Its hard to Relate: Black Social Stereotypes

Michael Omi in his writing, “In Living Color: Race and American Culture,” talks about racism in society, but he also speaks of how society supports it. He tells that the issue of race is not confined to popular culture, but the symbols that the social life creates. This means that the problem is not the race of the person, and the problem is not the people that are onlookers to the media. The problem is the few that make the spectacle of that race to start certain views about that race and the evils they commit. An example of this is seen back during the times when prohibition kicks in and the slaves are being freed. The white members of the Ku Klux Klan go around and start burning crosses in the yards of black folks and begin lynching them in claims that they raped their white daughters. The black men had done nothing wrong, but where killed and they did not receive justice because the white men made a claim against them that was not questioned because of the effects of discrimination.
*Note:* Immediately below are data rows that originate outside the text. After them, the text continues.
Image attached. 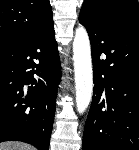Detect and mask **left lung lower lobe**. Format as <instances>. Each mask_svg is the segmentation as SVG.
<instances>
[{"label": "left lung lower lobe", "mask_w": 139, "mask_h": 150, "mask_svg": "<svg viewBox=\"0 0 139 150\" xmlns=\"http://www.w3.org/2000/svg\"><path fill=\"white\" fill-rule=\"evenodd\" d=\"M93 61L94 91L83 150H139V12L101 21L80 12Z\"/></svg>", "instance_id": "obj_1"}]
</instances>
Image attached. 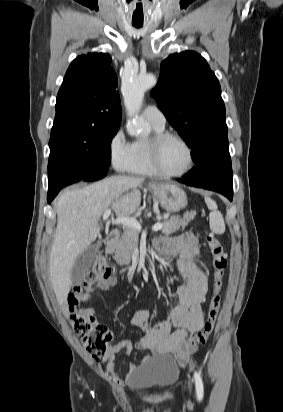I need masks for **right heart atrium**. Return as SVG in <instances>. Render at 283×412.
<instances>
[{
	"mask_svg": "<svg viewBox=\"0 0 283 412\" xmlns=\"http://www.w3.org/2000/svg\"><path fill=\"white\" fill-rule=\"evenodd\" d=\"M109 157L113 167L118 171L126 170L130 157V143L122 129H118L110 138Z\"/></svg>",
	"mask_w": 283,
	"mask_h": 412,
	"instance_id": "1",
	"label": "right heart atrium"
}]
</instances>
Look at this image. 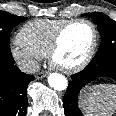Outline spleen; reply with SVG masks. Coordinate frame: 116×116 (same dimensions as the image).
<instances>
[{
	"label": "spleen",
	"mask_w": 116,
	"mask_h": 116,
	"mask_svg": "<svg viewBox=\"0 0 116 116\" xmlns=\"http://www.w3.org/2000/svg\"><path fill=\"white\" fill-rule=\"evenodd\" d=\"M86 116H111L116 109V89L112 85L90 88L81 101Z\"/></svg>",
	"instance_id": "obj_1"
}]
</instances>
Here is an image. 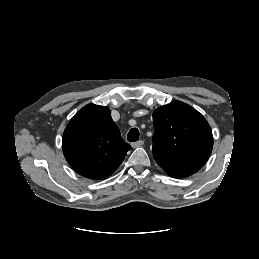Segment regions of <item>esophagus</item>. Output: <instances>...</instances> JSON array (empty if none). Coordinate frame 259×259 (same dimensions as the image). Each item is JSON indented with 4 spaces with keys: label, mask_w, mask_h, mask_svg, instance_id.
Segmentation results:
<instances>
[{
    "label": "esophagus",
    "mask_w": 259,
    "mask_h": 259,
    "mask_svg": "<svg viewBox=\"0 0 259 259\" xmlns=\"http://www.w3.org/2000/svg\"><path fill=\"white\" fill-rule=\"evenodd\" d=\"M143 144H144V141L143 140H139L137 142L132 143V147L133 148H137V147L142 146Z\"/></svg>",
    "instance_id": "obj_1"
}]
</instances>
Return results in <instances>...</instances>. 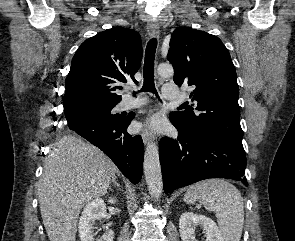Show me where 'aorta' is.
I'll return each mask as SVG.
<instances>
[{"label": "aorta", "instance_id": "obj_1", "mask_svg": "<svg viewBox=\"0 0 295 241\" xmlns=\"http://www.w3.org/2000/svg\"><path fill=\"white\" fill-rule=\"evenodd\" d=\"M157 72L163 78H170L174 74L170 64H160ZM144 174L149 193L158 197L163 190L162 173L159 160V149L156 143L147 145L144 155Z\"/></svg>", "mask_w": 295, "mask_h": 241}]
</instances>
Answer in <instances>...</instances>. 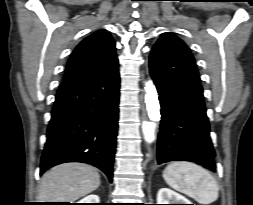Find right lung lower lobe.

This is seen in the book, “To Kill a Mockingbird,” by Harper Lee. Tom Robinson, who happened to be a black field help in the town, was accused of rape by Bob Ewell of his teenage daughter. No Lynching had occurred, but a “fair trial” had taken place where the man was tried. The end result of this trial though was in the favor of Bob Ewell. The attorney, Atticus Finch, had proved that it could not have and that Tom Robinson did not rape and injure Bob Ewell’s daughter and give her the bruises she wore, and that it was her father that did it. The people though, still with post slavery and discrimination lying heavily in their hands, they felt that he was guilty still, and if not that they thought he was guilty, then that convicting him guilty was the right thing to do anyway. This being only a book, but it shows the true feelings of the white southerners at this time.



If not the book then, the movie “A Time To Kill,” shows more of the societal injustices that whites showed to blacks and still do today in one way or another. The aspect though is that “we utilize race to provide clues about who a person is and how we should relate to him or her. In the movie, a little girl black girl named Tanya was brutally raped and beaten by a couple of white southern men, and when they were going to court for their jail sentencing, Tanya’s father shot the two men to death. This put the man, Carl Lee Hailey on trial for the murder of two white men. The first job of the lawyer for the accusers was to remove all black males from the selection for jurors which he did. Without a black man in the juror box, there was nobody that he could relate to. With only white jurors making the judgments, Hailey’s lawyer had to try to relate the white jury to his black defendant, so he attempted this by telling the story of Tanya’s rape and assault. Without saying any names, the jury still knew it was Hailey’s daughter so insinuations of course were that she was black. But at the end of the gruesome story, he told the jury to imagine she was white. This put the jury in the black defendants shoes, it made them realize the pain that the man sitting before them had to feel and by thinking that the girl was white, they thought about their own families and children and finally could relate to the terrible grief and fury that put the man in front of them in such a situation. 

In Omi’s writing, he also talks about the stereotype of the black best friend. In a television show or movie with the black best friend, it seems that the majority of the attention is on the white friend and the black best friend is more for support. The black best friend is there to help the main character out of binds, to back him up, but it never seems that the black best friends has any problems of his own and does not ask for anything in return. This is very strong in the Television series, “Blue Mountain State,” where the main character, Thad Castle, gets in all sorts of shenanigans, from good to bad, and in the end, he needs help to fix a problem. The first person that always has his back is his black best friend, Larry, who does everything that he can to help out in the situation, but he himself never has a problem that he personally needs help with. Larry though, when he helps, at times makes Thad appear less intelligent and claims so of the courage. So although Larry himself asks for nothing in return for his help, he claims his own victory and feeling of achievement from providing assistance. The other main character, Alex Moran, is best friends with a white guy named Sammy, but both of them have problems that both help solve, and at the times of assistance, neither underscores the others intelligence or their courage. This myth is to show that black friends are submissive and will do anything that they are needed to help do, such as they had once done back during slavery. His act of racial equality in movies by trying to integrate the cast, if written in a certain way, contains an underlying form of discrimination. If you look hard enough, you will inevitably find discrimination of race in articles of todays culture, but that is because race is the views of people and that is what pop culture is.